EXPLORE THE MATERIAL —
• A. According to the project description, why does the project set out to give lifelong learning providers systematic tools and methods when good practice examples already exist? Answer in one to three sentences.
• B. Copy out the records word for word, everything from the start of the records down to the line containing "Question: Estimate the", both ends included, and leave the pictures out of your answer.

:: DOCUMENT SECTION ::

Project type and period

Type: Nordplus Adult
Period: Aug 2022 to July 2024 (24 months)

Work title

Develop online tools to assess the added community values of participatory culture
(Project acronym: ADDED)

Background and need

The huge civil society sector of amateur arts, voluntary culture, and heritage (1) in the Nordic and Baltic Countries not only provide joy, friendship, and meaning for the participants, but it can also support and strengthen the added community values, like social inclusion & cohesion, active citizenship & democracy, environmental sustainability.

However, these potential for fostering societal benefits can be improved by a more conscious development work by the learning providers in the sector and by a strengthened support from the key stakeholders. There is need for developing new tools and methods to improve the work with the many potentials for societal benefits.

(1) Here is used a tripartite division of the sector, where heritage” is included together with amateur arts” and voluntary culture”.

Aim and objectives

Based on these considerations, the aim of the project is to support lifelong learning providers in the sector of amateur arts and voluntary culture to gain better tools and practise methods to assess these potentials of their activities to promote such key societal benefits.

Until now, learning providers in the sector can use many good practice examples as inspiration and support. However, there is a need of more systematic tools and methods for the learning providers on how to concretely assess their own activities and implement improved practice.

  • The objectives are thus to:
  • Provide a benchmarking survey to disclose the key points and indicators of the 3 focus areas of added values:
  • Develop an online Benchmark Tool, which allows the stakeholders to assess themselves in different dimensions and categories of societal benefits.
  • Develop training programmes and manuals for applying the Benchmark Tool by different groups of stakeholders in varying contexts in the cross-cultural civil society sector.
  • Disseminate the results to the wider Nordic-Baltic community in a sustainable manner.

Key activities and results

1. Complete a benchmarking survey

1.1. Provide guidelines for the benchmarking survey (based on desk and field research).

1.2. Complete both desk research and field research (4 qualitative interview in each partner country) to disclose the key points and indicators of the 3 focus areas of added community values of participatory culture: social inclusion & cohesion; active citizenship & democracy; environmental sustainability.

1.3. Deliver summary reports (8 pages, English) from each partner country

1.4. Publish Baseline Survey with recommendations for the design of the Benchmark Tool

2. Develop Benchmark Tool with related manuals and training programme

2.1. Design the Tool’s frame and questionnaire with a flexible option to select from 1 to all 3 focus areas to assess, English version

2.2. Translate the English master version and provide national language versions of the online tool

2.3. Complete national tests of the draft versions

2.4. Publish online Benchmark Tool, incl. user manual in 5 language versions (EN, DK, LV, FI, IS)

3. Disseminate the project results

3.1. Provide a project website, English ed.

3.2. Add online site for the Benchmark Tool

3.3. Complete concluding national conferences (multiplier events)

3.4. Provide other sustainable dissemination (news-mail, social media, articles, promotion at events, personal meetings with decision-makers, etc)

:::
:: THE RECORDS ::

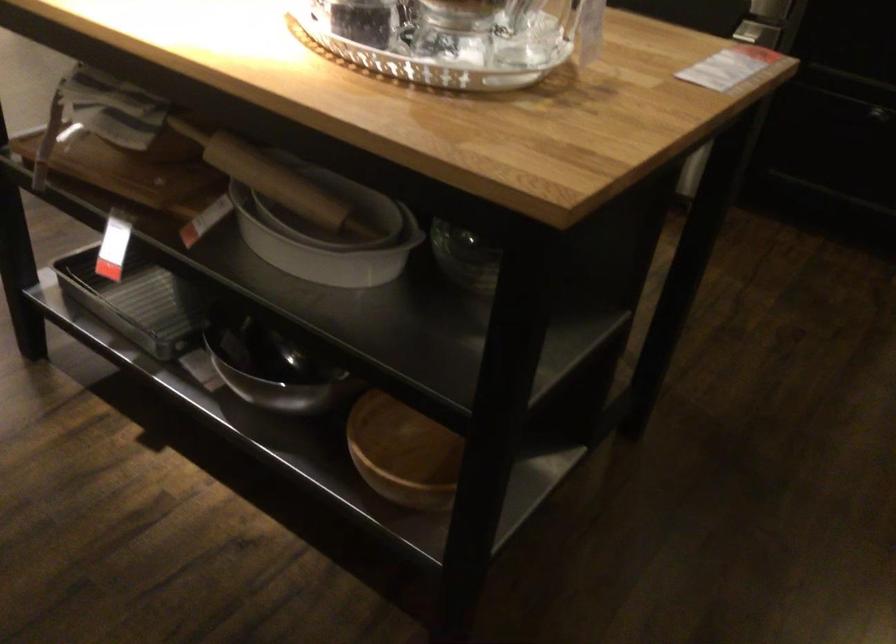
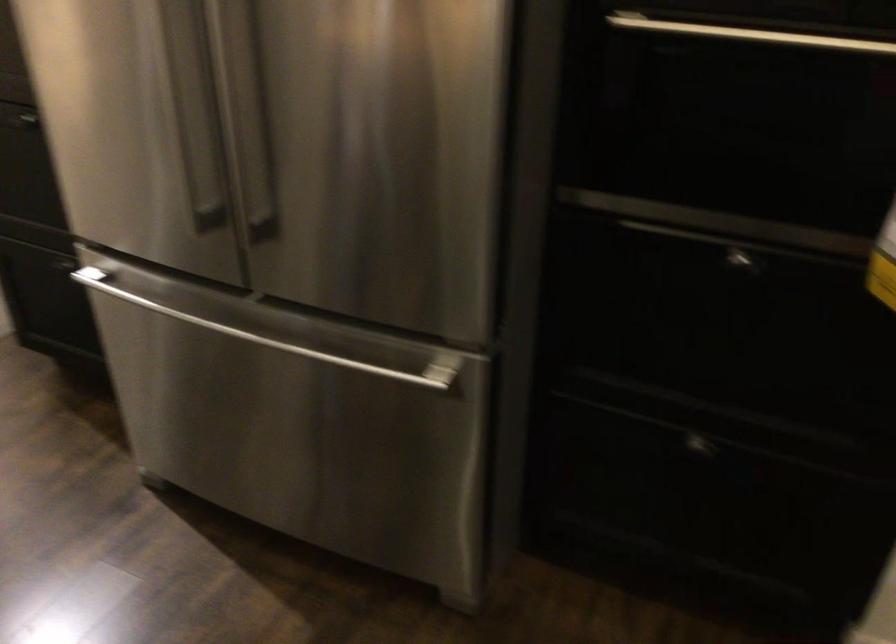
What movement of the cameraman would produce the second image?

The cameraman moved toward right, forward.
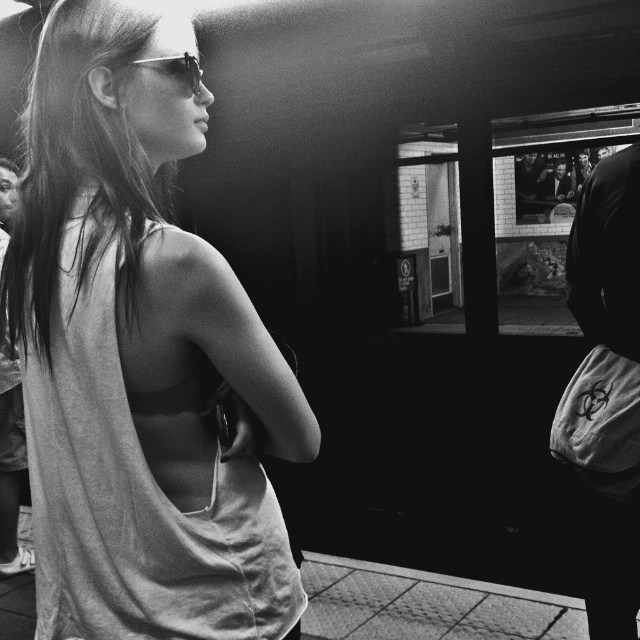
Between matte white tank top at center and shiny metallic sunglasses at center, which one is positioned higher?

shiny metallic sunglasses at center is higher up.

Is matte white tank top at center smaller than shiny metallic sunglasses at center?

No.

Between point (147, 224) and point (152, 61), which one is positioned behind?

Point (152, 61)

Where is `matte white tank top at center`? matte white tank top at center is located at coordinates (140, 355).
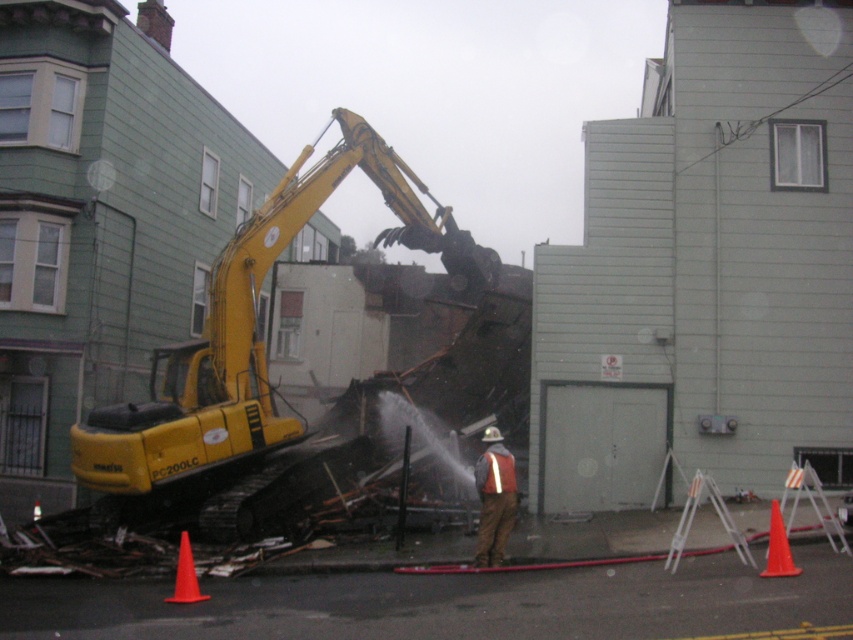
Question: Considering the relative positions of yellow metallic excavator at center and reflective fabric safety vest at center in the image provided, where is yellow metallic excavator at center located with respect to reflective fabric safety vest at center?

Choices:
 (A) right
 (B) left

Answer: (B)

Question: Which point is farther to the camera?

Choices:
 (A) (502, 474)
 (B) (779, 556)

Answer: (A)

Question: Is orange matte traffic cone at lower right positioned in front of orange matte traffic cone at lower left?

Choices:
 (A) no
 (B) yes

Answer: (B)

Question: Estimate the real-world distances between objects in this image. Which object is closer to the orange matte traffic cone at lower left?

Choices:
 (A) reflective orange vest at center
 (B) yellow metallic excavator at center
 (C) reflective fabric safety vest at center
 (D) orange matte traffic cone at lower right

Answer: (A)

Question: Is reflective orange vest at center to the left of reflective fabric safety vest at center from the viewer's perspective?

Choices:
 (A) yes
 (B) no

Answer: (A)

Question: Which of the following is the farthest from the observer?

Choices:
 (A) (779, 513)
 (B) (509, 484)
 (C) (184, 577)
 (D) (492, 428)

Answer: (D)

:::

SOLUTIONS TO THE EXERCISE —
• A. Learning providers can already use many good practice examples for inspiration and support, but they still need more systematic tools and methods to concretely assess their own activities and implement improved practice. The project therefore aims to give them better tools and methods to assess how their activities promote key societal benefits.

• B.
What movement of the cameraman would produce the second image?

The cameraman moved toward right, forward.
Between matte white tank top at center and shiny metallic sunglasses at center, which one is positioned higher?

shiny metallic sunglasses at center is higher up.

Is matte white tank top at center smaller than shiny metallic sunglasses at center?

No.

Between point (147, 224) and point (152, 61), which one is positioned behind?

Point (152, 61)

Where is `matte white tank top at center`? matte white tank top at center is located at coordinates (140, 355).
Question: Considering the relative positions of yellow metallic excavator at center and reflective fabric safety vest at center in the image provided, where is yellow metallic excavator at center located with respect to reflective fabric safety vest at center?

Choices:
 (A) right
 (B) left

Answer: (B)

Question: Which point is farther to the camera?

Choices:
 (A) (502, 474)
 (B) (779, 556)

Answer: (A)

Question: Is orange matte traffic cone at lower right positioned in front of orange matte traffic cone at lower left?

Choices:
 (A) no
 (B) yes

Answer: (B)

Question: Estimate the real-world distances between objects in this image. Which object is closer to the orange matte traffic cone at lower left?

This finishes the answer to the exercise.